Since October, prosecutors have charged nearly 25 people with offending Emir Sheikh Sabah al-Ahmad al-Sabah, sentencing at least six of them to jail terms, the U.S.-based body said.

"Sending politicians to prison for criticizing the ruler is at odds with official claims that Kuwait is a beacon of freedom in the Gulf," Nadim Houry, deputy Middle East director at Human Rights Watch, said.

"The appeals court should overturn the convictions imposed for peaceful speech-related crimes."

Kuwait's Information Ministry said on Monday it backed free speech but authorities must enforce the law.

"Authorities should suspend and then abolish laws that criminalize peaceful criticism of public officials because they violate international human rights standards," HRW's Houry said.

The United States and Amnesty International have also called on Kuwait to respect freedom of expression.

On Tuesday a Kuwaiti court sentenced three former opposition lawmakers to three years in jail for comments deemed offensive toward the ruling emir made at a public gathering, the second such conviction in less than a week.

The three ex-lawmakers - Islamists Falah al-Sawwagh and Bader al-Dahum, and populist Khaled al-Tahus - were arrested in October after an opposition-led protest where riot police used teargas and stun grenades.

Tens of thousands joined similar protests in October over changes to an electoral law passed by the emir, who is described as "immune and inviolable" in the constitution and shielded from public criticism by the penal code.

The emir said the old voting system was flawed and that his changes to the voting system were necessary for security and stability.
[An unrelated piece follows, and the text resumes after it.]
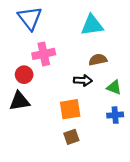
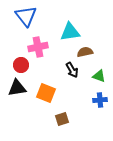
cyan triangle: (92, 25) -> (70, 32), moved
black arrow: (83, 80) -> (72, 70), turned 56
orange square: (70, 109) -> (46, 93), moved, turned 30

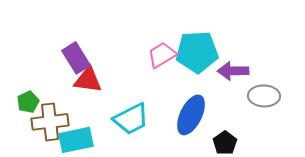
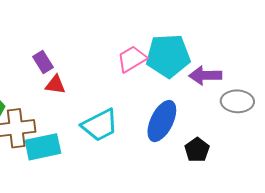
purple rectangle: (76, 58) -> (43, 62), size x0.7
red triangle: (88, 80) -> (55, 85), size x0.7

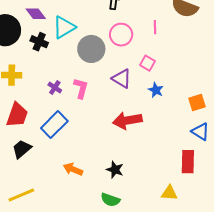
Opposition MPs said the changes, made six weeks before the election, would limit their prospects and boycotted the vote.

Another high-profile trial is expected to continue next week. Opposition politician Musallam al-Barrak has been charged on three counts related to a speech in October in which he made remarks deemed insulting of the 83-year-old emir.

The U.S. ally and major oil exporter has been taking a firmer line on politically sensitive comments in recent months. On Sunday it sentenced a political activist to five years in prison for insulting the emir on Twitter.

Kuwait allows more dissent than other Gulf states and has avoided the kind of mass unrest that unseated four heads of Arab states in 2011.

The electoral changes, however, triggered some of the biggest protest marches in Kuwait's history and calls for political reform.